Living Your Life…NOW

21 Jun Living Your Life…NOW

I recently became aware of two “clubs” that I didn’t know existed. Neither of these clubs is one that people join by choice. Instead, we are thrust in to them through no fault of our own. Membership in these clubs is life-changing. We are never the same people after our initiation as we were prior to it.

I am now a card-carrying member of the R.E.D. Friday club, though a week ago I was totally oblivious that the R.E.D. Friday club was a “thing.” R.E.D is the acronym for “Remember Everyone Deployed,” and R.E.D. Friday was created to remind people of our troops overseas and to spread the message of how important it is that we keep them in our thoughts and prayers, that they are not forgotten. R.E.D. Friday is observed by, you guessed it, wearing red on Fridays, and I am now in possession of two R.E.D. t-shirts that will be my Friday uniform for the foreseeable future.

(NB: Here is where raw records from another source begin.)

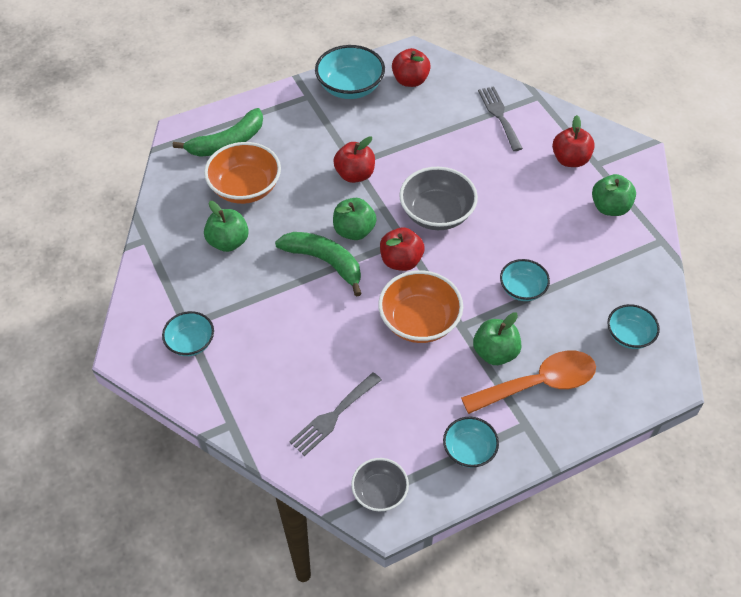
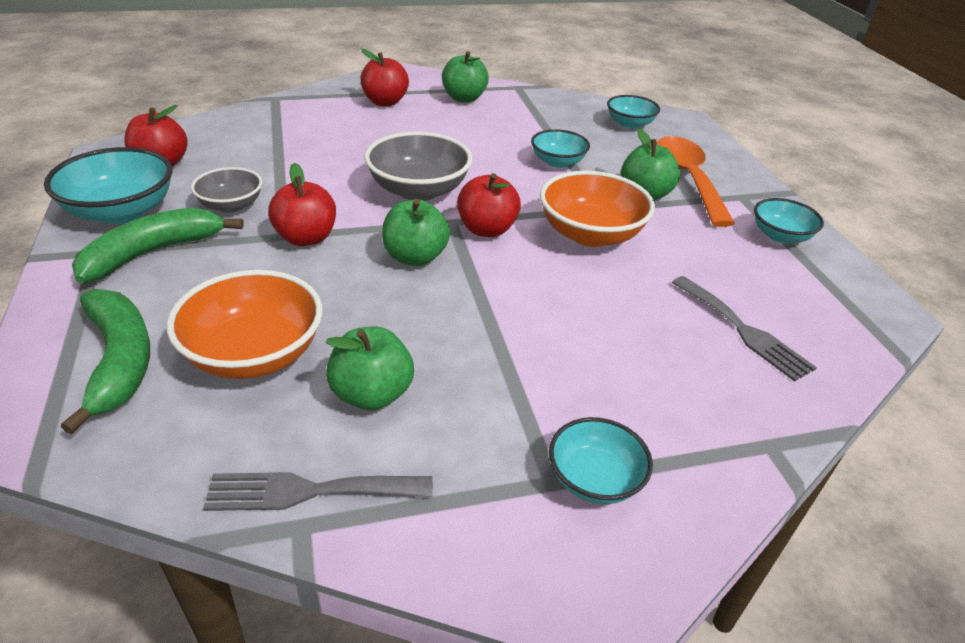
camera: 80 degrees left, 15 degrees down
green banana [275,232,362,297] -> green banana moved to [72,207,244,283]
grey bowl [351,458,409,511] -> grey bowl moved to [191,167,262,213]
grey fork [478,86,523,151] -> grey fork moved to [203,472,433,511]

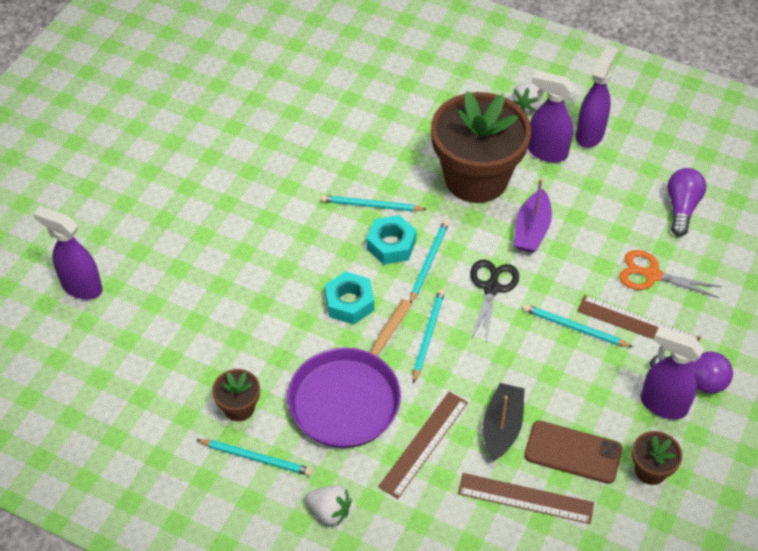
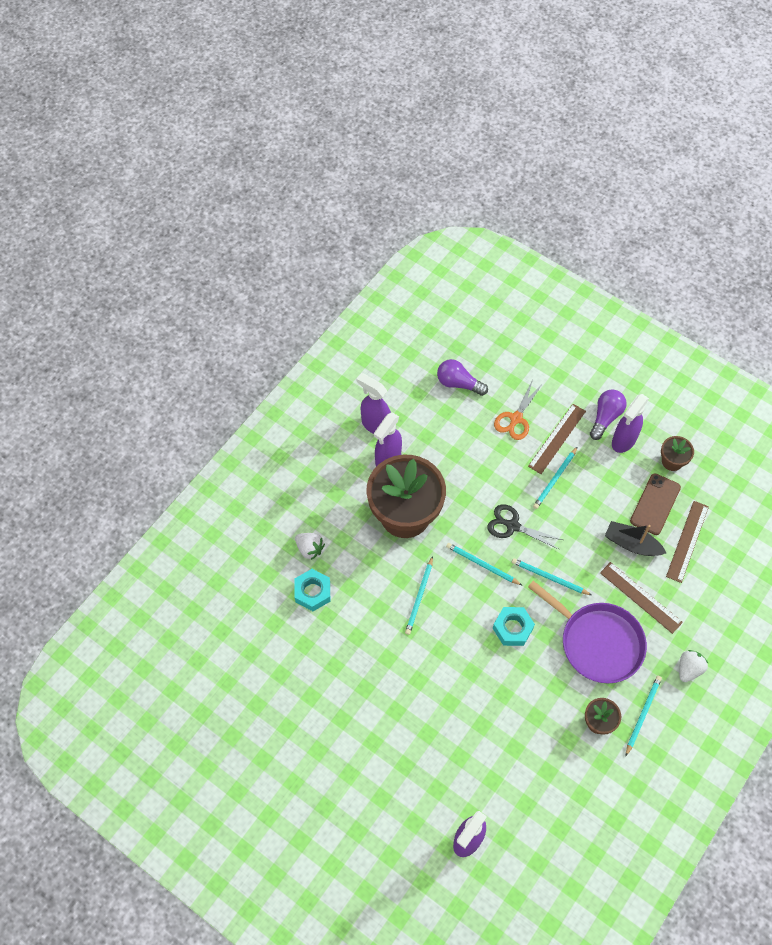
camera: 80 degrees left, 10 degrees up
turquoise nut [366,215,417,265] -> turquoise nut moved to [295,569,330,611]
white strawberry [512,82,543,113] -> white strawberry moved to [295,533,325,560]
purple boat [514,179,552,253] -> none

My family’s loved one left the States for Afghanistan a week ago. A Fairfax County firefighter by day, Arthur’s job in the National Guard is as a medic. His Guard unit was called up for a nine-month deployment in the Middle East where he will be flying in helicopters to retrieve and care for wounded soldiers as close to the fighting hot spots as possible. For him, he is living out a calling to serve his fellow soldiers and finally using all the training he has received over the past two years. For his friends and family left behind, we are, of course, concerned for his safety. Nine months seems like a long time, but it will be filled with care packages assembled and sent, texts and emails eagerly awaited, lots of prayers spoken, breathed, and felt, and R.E.D. Fridays.

The other club is one in which I do not yet have membership, but lately I have seen it in action from a front row seat. This club might better be called “The Sisterhood of Motherless Daughters.” The death of a parent is a life-altering event, no matter the age or gender of parent and child, or the circumstances. But, from what I have observed recently, when a daughter loses a mother, there is something particularly profound that occurs. No matter how many years it has been, memories are as fresh as if Mom left us yesterday. Tears are surprisingly close to the surface, if the subject somehow arises. Images and memories are triggered and stories come pouring out with even the teeniest of openings.

All of this has served as a pointed reminder to me of the influence we have in one another’s lives. Parents usually have the greatest influence, but the truth is that we are all integrally connected to one another and our words and actions, our attitudes and values, our habits and perspectives impact others, for good and for ill.

In part because I worked as a hospice chaplain for a couple of years a decade ago, I have officiated at more funerals and memorial services than I can count. One lesson I have experienced in spades is that those who are dying have much to teach us about how to live. People will not stand up at your funeral and laud you because of the plaques on your wall or how many hours you stayed at the office. They will stand up and honor you for your kindnesses, your generosity, your sense of humor, and your loyalty. Your friends and family will not stand over your coffin or urn and talk about how impressive your 401K was. They will, however, tell stories about how well you loved others, how faithfully you took care of your family or served your neighbors. They will remember your quirks, especially if you are able to laugh at them yourself.

If your loved ones are going to have anything worthwhile to remember, you have to live those memories now. You can’t wait to be kind or thoughtful or to go out of your way to help someone. You can’t wait until you can “afford it” to be hospitable and share with others. The life you are living now, today, is the life that will be remembered about you. Are you comfortable with the epithet that would be written for you today? If not, the only time to change it is right now. The good news is that kindness, compassion and joy are freely given to us, and they are ours to freely share. God is really awesome like that.